Das Projekt sieht eine umfassende Modernisierung der bestehenden Bahnstrecke vor. Zwischen Köln-Dellbrück und Bergisch Gladbach wird ein zweites Gleis verlegt, während der Bahnhof Bergisch Gladbach auf vier Bahnsteige erweitert wird. Zudem entsteht ein neuer Haltepunkt: Köln-Kalk West.

Alle Stationen von Köln-Holweide bis Bergisch Gladbach erhalten barrierefreien Zugang. Auch die Mittelbahnsteige am Kölner Hauptbahnhof und am Bahnhof Köln Messe/Deutz werden modernisiert, um Kapazität und Barrierefreiheit zu verbessern.

Das Gesamtbudget beläuft sich mittlerweile auf 836 Millionen Euro, wovon der Bund 531 Millionen Euro übernimmt. Das Land Nordrhein-Westfalen steuert 305 Millionen Euro bei. Trotz gesicherter Finanzierung gerät jedoch das Fertigstellungsziel für das zweite Gleis bis 2032 ins Wanken – Grund sind Überschneidungen mit anderen Infrastrukturprojekten.

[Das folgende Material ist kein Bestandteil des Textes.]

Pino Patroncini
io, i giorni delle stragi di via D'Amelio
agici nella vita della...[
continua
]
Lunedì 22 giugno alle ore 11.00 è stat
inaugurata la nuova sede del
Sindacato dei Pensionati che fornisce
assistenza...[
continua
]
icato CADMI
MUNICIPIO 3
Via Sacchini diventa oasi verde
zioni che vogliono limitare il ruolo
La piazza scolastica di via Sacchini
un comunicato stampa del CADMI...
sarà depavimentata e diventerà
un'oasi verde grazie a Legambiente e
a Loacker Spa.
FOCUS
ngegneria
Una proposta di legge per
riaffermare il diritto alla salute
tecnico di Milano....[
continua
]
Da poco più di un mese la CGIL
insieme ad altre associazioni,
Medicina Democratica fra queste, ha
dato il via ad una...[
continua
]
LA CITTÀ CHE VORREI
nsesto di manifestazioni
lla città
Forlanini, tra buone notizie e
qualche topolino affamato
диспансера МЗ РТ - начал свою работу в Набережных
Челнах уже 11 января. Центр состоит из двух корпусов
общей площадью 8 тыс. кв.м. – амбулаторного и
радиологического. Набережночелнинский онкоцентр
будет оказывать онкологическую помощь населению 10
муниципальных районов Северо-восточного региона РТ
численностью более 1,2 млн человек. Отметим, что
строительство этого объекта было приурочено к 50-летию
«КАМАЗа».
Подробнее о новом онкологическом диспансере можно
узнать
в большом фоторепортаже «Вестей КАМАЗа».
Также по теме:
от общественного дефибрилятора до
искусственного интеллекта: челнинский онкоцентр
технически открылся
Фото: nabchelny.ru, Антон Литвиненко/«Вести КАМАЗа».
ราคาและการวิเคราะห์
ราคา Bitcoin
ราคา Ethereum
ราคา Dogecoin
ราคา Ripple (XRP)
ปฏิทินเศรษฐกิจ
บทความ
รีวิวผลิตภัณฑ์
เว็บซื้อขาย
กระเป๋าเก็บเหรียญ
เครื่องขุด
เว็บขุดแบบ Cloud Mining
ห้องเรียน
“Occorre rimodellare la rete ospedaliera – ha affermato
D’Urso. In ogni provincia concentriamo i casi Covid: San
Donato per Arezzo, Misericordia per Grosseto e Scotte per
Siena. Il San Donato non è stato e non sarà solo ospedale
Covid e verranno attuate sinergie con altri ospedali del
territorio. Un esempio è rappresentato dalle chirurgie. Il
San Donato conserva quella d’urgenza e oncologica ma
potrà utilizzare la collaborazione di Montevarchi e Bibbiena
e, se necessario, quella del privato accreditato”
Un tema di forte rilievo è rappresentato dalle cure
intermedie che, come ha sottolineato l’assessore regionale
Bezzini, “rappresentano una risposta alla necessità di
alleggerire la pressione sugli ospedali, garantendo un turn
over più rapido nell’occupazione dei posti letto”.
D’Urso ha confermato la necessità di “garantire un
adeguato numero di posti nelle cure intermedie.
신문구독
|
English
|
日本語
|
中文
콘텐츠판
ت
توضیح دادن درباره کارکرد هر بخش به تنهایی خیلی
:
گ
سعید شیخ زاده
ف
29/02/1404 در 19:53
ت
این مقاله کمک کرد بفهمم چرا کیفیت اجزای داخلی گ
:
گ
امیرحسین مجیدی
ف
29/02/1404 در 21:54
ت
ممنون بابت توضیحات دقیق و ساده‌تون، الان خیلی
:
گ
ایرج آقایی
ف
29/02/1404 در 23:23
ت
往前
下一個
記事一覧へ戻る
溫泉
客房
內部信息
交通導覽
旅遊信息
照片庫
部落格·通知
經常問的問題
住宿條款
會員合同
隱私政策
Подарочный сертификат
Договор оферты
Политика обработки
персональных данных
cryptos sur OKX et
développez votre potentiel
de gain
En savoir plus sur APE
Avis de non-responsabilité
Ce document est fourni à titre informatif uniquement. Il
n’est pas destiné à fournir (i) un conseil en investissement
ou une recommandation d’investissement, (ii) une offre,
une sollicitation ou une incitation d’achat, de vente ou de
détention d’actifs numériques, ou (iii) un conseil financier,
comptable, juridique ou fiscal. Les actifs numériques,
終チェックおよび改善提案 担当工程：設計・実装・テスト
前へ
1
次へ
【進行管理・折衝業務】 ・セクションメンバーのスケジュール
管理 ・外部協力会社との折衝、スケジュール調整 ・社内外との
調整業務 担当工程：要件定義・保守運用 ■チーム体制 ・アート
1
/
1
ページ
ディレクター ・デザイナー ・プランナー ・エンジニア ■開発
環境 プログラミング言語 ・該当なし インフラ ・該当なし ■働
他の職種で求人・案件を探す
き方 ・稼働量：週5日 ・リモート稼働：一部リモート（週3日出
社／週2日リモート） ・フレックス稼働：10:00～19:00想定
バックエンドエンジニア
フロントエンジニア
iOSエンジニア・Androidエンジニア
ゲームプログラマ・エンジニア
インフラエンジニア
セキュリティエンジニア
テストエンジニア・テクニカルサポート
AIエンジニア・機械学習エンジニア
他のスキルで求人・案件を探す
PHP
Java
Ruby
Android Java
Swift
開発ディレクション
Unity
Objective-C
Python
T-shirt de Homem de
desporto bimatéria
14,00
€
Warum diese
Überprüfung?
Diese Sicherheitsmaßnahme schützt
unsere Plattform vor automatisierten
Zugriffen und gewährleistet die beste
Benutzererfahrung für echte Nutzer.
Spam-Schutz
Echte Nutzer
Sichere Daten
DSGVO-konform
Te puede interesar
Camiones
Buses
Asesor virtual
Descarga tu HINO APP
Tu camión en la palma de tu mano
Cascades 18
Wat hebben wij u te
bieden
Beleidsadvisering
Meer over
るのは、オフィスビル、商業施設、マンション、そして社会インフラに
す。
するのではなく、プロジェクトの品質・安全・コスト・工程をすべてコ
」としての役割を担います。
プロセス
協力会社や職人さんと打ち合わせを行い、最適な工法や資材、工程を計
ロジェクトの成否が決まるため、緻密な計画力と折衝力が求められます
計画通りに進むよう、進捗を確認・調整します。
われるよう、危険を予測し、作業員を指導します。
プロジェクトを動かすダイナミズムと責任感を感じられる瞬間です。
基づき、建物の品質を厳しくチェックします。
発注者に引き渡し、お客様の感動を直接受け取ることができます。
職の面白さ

Die ersten größeren Einschränkungen im Bahnbetrieb sind kurz nach Ostern 2026 zu erwarten, wenn Gleise für den Bau eines neuen digitalen Stellwerks in Mülheim gesperrt werden. Nach Abschluss der Arbeiten soll die S11 alle zehn Minuten verkehren, in der Hauptverkehrszeit fast im Fünf-Minuten-Takt.

Ziel des Ausbaus ist es, die Kapazität und Zuverlässigkeit auf der stark frequentierten Pendlerstrecke zu erhöhen. Der Baubeginn ist für Ende 2030 vorgesehen, Verzögerungen bleiben jedoch möglich. Langfristig profitieren Fahrgäste von schnelleren und dichteren Verbindungen.